Just because SEO takes longer to work than before does not mean that it’s not worth investing in. It simply means that you have to be committed to working on it long term – building content, building links, fixing technical issues.

At the same time, because it takes longer than before to work you have to be willing to use other channels to grow your business at the same time. We’re actually lucky as digital marketers that Facebook now is a very formidable competitor to Google’s advertising business because this means we can now target our users in multiple ways to get them to our sites the first time.

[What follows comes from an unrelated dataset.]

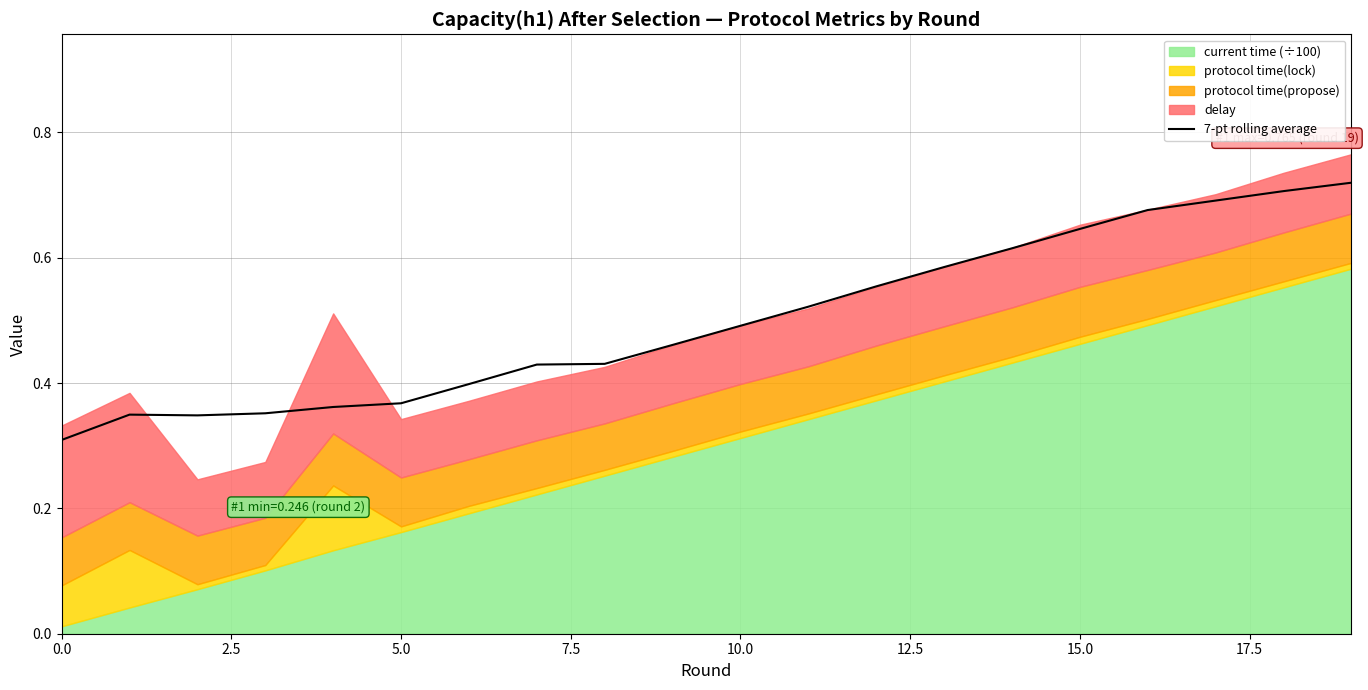

What value does the data have at 16?

0.7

And the great thing is, should you put in the work to build a full marketing funnel instead of simply hoping to convert people on the first touch (think about it – target on Facebook, you rank higher for their queries because they’ve come to your site before, retarget them to come back and purchase) you’ll benefit your SEO as well by getting them on your site and then benefitting form the search boost that comes from that.

Google’s squeezing organic in favor of paid

Finally, as my friend David Mihm has predicted:

SEO will not die in 2017. But the number of beneficiaries of organic visibility from Google will decline dramatically.

Google’s revenue engine is search advertising. We should never forget that. Google started as a business that organizes the world’s information but it has turned into an advertising business that has a love/hate relationship with businesses that build their success off the back of “free” traffic from their search engine.

Therefore, Google will do whatever they need to do in order to drive more revenue from ads and get more businesses to advertise through them. I’m not enough of a cynic to think that Google would suppress a site’s organic visibility in order to juice advertising dollars, but I’ve also seen enough from Google that I also wouldn’t put it past them eventually.

Point being, Google needs more ad dollars and they’ll continue to do things like moving more ads up top to do it.

For example, for this results page for [corporation lawyer denver], where I live, we get an ad and a map with organic listings:

screenshot-2017-01-10-22-52-05

Imagine if/when those map listings become sponsored listings.

That’s the sort of thing I’m expecting to see in 2017, especially on local business queries. More ads, less organic exposure.


So what do you think? How has SEO changed for you and how you think about it for your company in 2017 as opposed to past years?